→ THE TASK
From the entries below, copy every line that contains the word "identify".

→ RECORDED INFORMATION
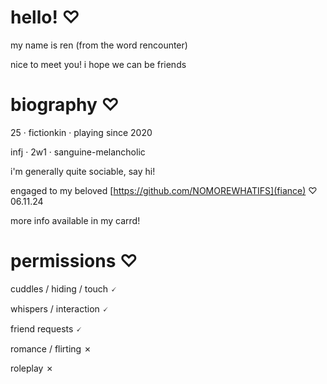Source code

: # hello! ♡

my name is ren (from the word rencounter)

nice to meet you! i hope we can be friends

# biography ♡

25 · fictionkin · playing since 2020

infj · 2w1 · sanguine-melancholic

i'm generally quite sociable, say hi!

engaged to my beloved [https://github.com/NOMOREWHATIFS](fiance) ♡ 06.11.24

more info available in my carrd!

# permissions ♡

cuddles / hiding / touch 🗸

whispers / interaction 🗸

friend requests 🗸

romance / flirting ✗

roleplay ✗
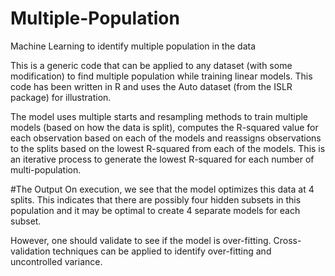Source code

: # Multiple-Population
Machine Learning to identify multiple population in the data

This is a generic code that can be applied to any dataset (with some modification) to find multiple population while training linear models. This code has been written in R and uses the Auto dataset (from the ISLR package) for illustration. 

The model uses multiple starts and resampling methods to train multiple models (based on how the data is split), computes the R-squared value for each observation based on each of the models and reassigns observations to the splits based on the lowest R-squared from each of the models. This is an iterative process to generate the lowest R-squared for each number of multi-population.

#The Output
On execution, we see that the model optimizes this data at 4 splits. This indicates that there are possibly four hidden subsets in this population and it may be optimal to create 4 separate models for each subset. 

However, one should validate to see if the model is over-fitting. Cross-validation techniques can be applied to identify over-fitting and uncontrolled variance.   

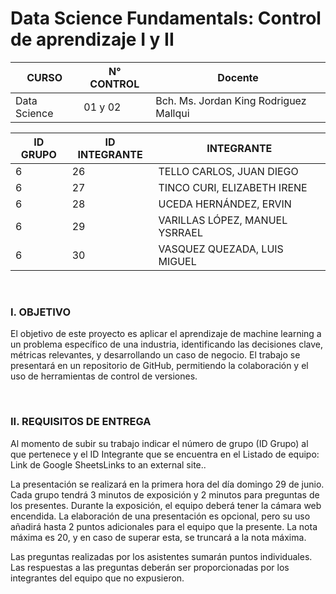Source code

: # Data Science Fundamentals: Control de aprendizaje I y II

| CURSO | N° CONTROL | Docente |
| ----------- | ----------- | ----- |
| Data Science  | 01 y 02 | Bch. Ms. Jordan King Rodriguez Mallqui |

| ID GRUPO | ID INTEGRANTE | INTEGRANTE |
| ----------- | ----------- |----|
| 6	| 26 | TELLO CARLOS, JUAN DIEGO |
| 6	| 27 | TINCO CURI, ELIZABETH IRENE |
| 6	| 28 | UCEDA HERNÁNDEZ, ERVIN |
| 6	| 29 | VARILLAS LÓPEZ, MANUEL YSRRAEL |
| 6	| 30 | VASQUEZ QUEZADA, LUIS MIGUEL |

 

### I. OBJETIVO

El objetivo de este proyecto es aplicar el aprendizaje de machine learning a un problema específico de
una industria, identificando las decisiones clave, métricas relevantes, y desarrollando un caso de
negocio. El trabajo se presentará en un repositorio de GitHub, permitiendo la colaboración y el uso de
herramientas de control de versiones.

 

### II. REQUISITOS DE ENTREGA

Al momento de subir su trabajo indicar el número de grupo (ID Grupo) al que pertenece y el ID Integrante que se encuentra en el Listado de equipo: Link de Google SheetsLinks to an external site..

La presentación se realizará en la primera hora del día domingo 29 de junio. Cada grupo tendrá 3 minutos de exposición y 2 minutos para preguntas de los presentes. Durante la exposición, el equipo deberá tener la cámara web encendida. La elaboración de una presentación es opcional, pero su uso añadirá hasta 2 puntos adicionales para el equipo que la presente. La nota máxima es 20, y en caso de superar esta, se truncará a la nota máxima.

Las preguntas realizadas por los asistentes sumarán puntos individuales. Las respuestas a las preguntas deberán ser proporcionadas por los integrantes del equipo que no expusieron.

→ RESULT OF THE EXERCISE
Machine Learning to identify multiple population in the data
However, one should validate to see if the model is over-fitting. Cross-validation techniques can be applied to identify over-fitting and uncontrolled variance.   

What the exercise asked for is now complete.